Native Installation (Windows Only)¶
Install ArangoDB Community Edition locally by following the instructions at https://www.arangodb.com/download-major/. If asked and you plan to run dsgrid tests, set the root password to openSesame to match the defaults.
Add the
bin
directory to your system path and customize the configuration files, particularly regarding authentication, as desired.The
bin
directory will be in a location like:C:\Users\$USER\AppData\Local\ArangoDB3 3.11.3\usr\bin
and the executable installer will have already added it to your path (User variables, Path).
The configuration files will be in a directory like:
C:\Users\$USER\AppData\Local\ArangoDB3 3.11.3\etc\arangodb3
Start the database.
Start the database by running
arangod
. It is preferable to runarangod
from the path likeC:\Users\$USER\AppData\Local\ArangoDB3 3.11.3
. Alternatively, you can directly use the ArangoDB Server shortcut on your Windows desktop.
NREL HPC¶
The dsgrid repository includes scripts/start_arangodb_on_kestrel.sh
. It will start an ArangoDB
instance on a compute node using the debug partition. It stores Arango files in
/scratch/${USER}/arangodb3
and /scratch/${USER}/arangodb3-apps
. If you would like to use a
completely new database, delete those directories before running the script.
Note that Slurm will log stdout/stderr from arangod
into ./arango_<job-id>.o/e
.
The repository also includes scripts/start_spark_and_arango_on_kestrel.sh
. It starts Spark as
well as ArangoDB, but you must have cloned https://github.com/NREL/HPC.git
. It looks for the
repo at ~/repos/HPC
, but you can set a custom value on the command line, such as the example
below.
You may want to adjust the number and type of nodes in the script based on your Spark requirements.
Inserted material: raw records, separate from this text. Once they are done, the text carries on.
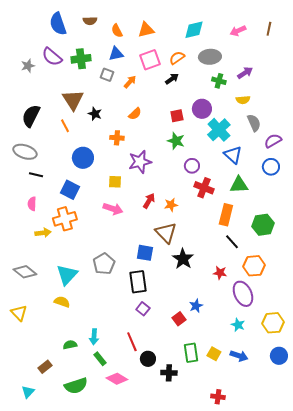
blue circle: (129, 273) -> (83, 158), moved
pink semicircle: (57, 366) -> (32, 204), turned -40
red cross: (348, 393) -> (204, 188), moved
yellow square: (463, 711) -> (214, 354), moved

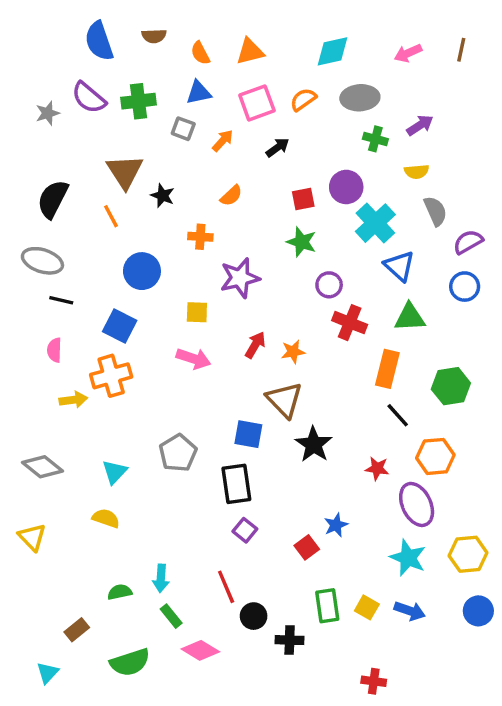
black arrow: (172, 79) -> (278, 148), moved
cyan triangle: (67, 275) -> (115, 472), size x0.7
cyan star: (238, 325) -> (408, 558), size x1.5

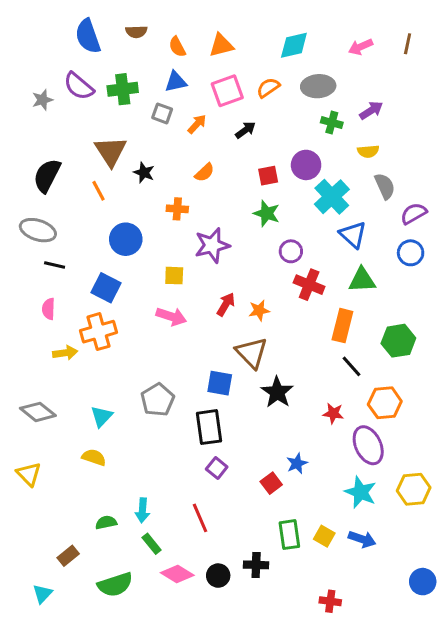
blue circle: (478, 611) -> (423, 582), moved
black circle: (254, 616) -> (218, 576), moved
$ sbatch scripts/start_spark_and_arango_on_kestrel.sh ~/HPC
Note that Slurm will log stdout/stderr from into ./dsgrid_infra<job-id>.o/e
. Look at the .o
file to see the URL for the Spark cluster and the Spark configuration directory.
It is advised to gracefully shut down the database if you want to ensure that all updates have been persisted to files. To do that:
ssh to the compute node running the database.
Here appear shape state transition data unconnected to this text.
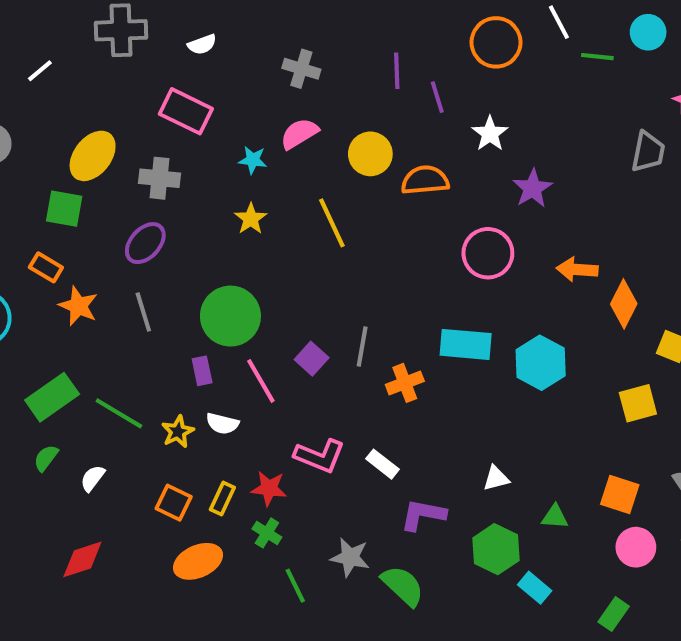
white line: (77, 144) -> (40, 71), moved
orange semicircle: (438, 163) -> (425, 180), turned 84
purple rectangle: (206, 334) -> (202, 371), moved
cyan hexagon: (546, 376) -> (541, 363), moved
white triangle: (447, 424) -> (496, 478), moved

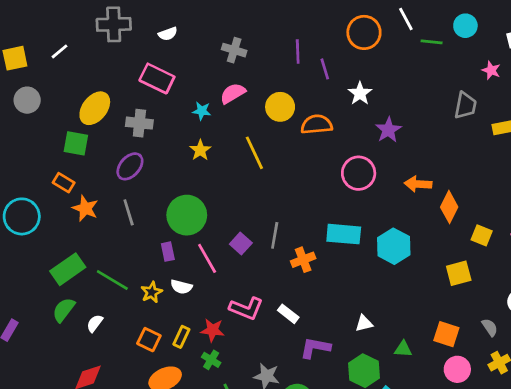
green semicircle: (46, 458) -> (64, 310), size x1.4

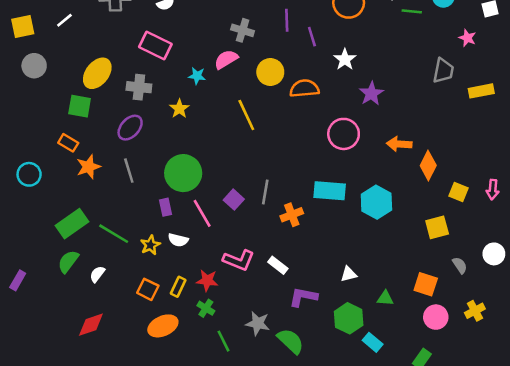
gray cross: (234, 50) -> (243, 30), moved
yellow star: (200, 150) -> (179, 109), moved
orange star: (85, 208) -> (88, 167), turned 30
cyan circle: (22, 216) -> (29, 174), size x0.7
gray semicircle: (490, 327) -> (460, 265), moved

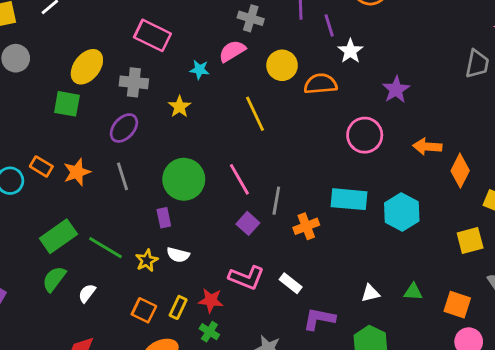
white star: (345, 59) -> (350, 51), moved
orange rectangle: (68, 143) -> (41, 166), moved
purple square: (234, 200) -> (248, 223), moved
pink line: (202, 213) -> (239, 179), moved
green triangle: (385, 298) -> (413, 292), moved

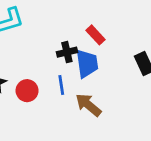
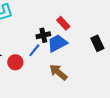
blue trapezoid: (87, 64) -> (57, 43), turned -110
blue line: (61, 85) -> (34, 50), moved, turned 48

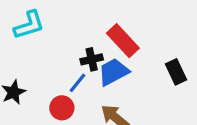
red rectangle: (63, 23) -> (123, 41), size x1.5
red circle: (15, 62) -> (62, 108), moved

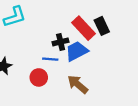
black rectangle: (176, 72) -> (102, 26), moved
blue line: (78, 83) -> (50, 59), turned 56

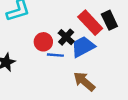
black cross: (61, 42) -> (66, 37), turned -35
red circle: (39, 77) -> (43, 42), moved

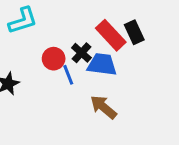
blue trapezoid: (83, 47) -> (102, 65), turned 35
blue line: (55, 55) -> (68, 75), turned 63

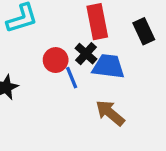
red rectangle: (111, 35) -> (97, 22), moved, turned 32

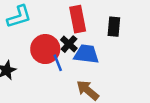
black rectangle: (144, 31) -> (114, 27), turned 30
red circle: (56, 60) -> (45, 49), size x1.5

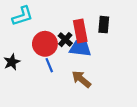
red rectangle: (78, 19) -> (80, 31), moved
blue line: (58, 63) -> (49, 65), moved

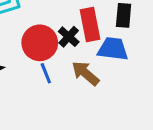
blue trapezoid: (80, 48) -> (113, 49), moved
brown arrow: (81, 79) -> (85, 73), moved

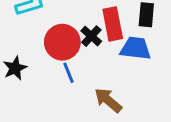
brown arrow: (85, 73) -> (108, 100), moved

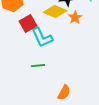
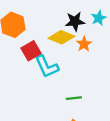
green line: (38, 66) -> (74, 98), moved

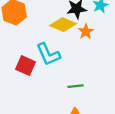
red square: (31, 51) -> (25, 66), moved, turned -36

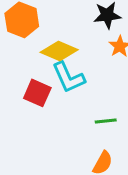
yellow diamond: (63, 25) -> (59, 51), moved

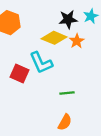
yellow diamond: (59, 51) -> (54, 38), moved

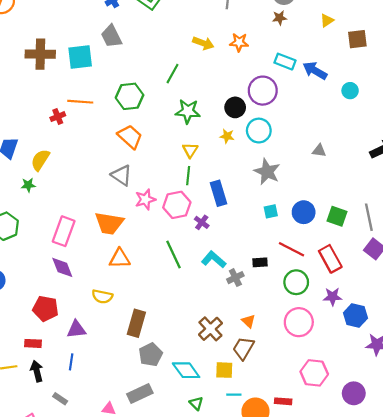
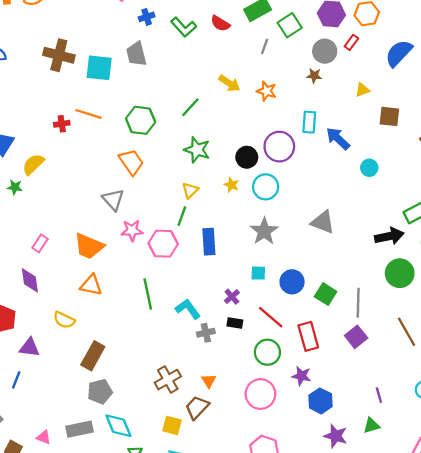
cyan rectangle: (285, 62) -> (309, 122), turned 60
gray triangle: (319, 151) -> (323, 222), size x1.6
purple cross: (202, 222) -> (232, 297), moved
pink rectangle: (64, 231) -> (40, 243), size x0.6
cyan diamond: (186, 370) -> (118, 426), moved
Identify the process ID of
arangod
. In this example the PID is195412
.$ ps -ef | grep arango dthom 195412 195392 0 09:31 ? 00:00:06 arangod --server.authentication=true --config /tmp/arangod.conf
Send
SIGTERM
to the process.$ kill -s TERM 195412
arangod
will detect the signal and gracefully shutdown.
Modify the HPC parameters as needed. Or run the commands manually. Note that you should never run ArangoDB on a login node.
If you need to start a Spark cluster, you can do that on the same compute node running the database.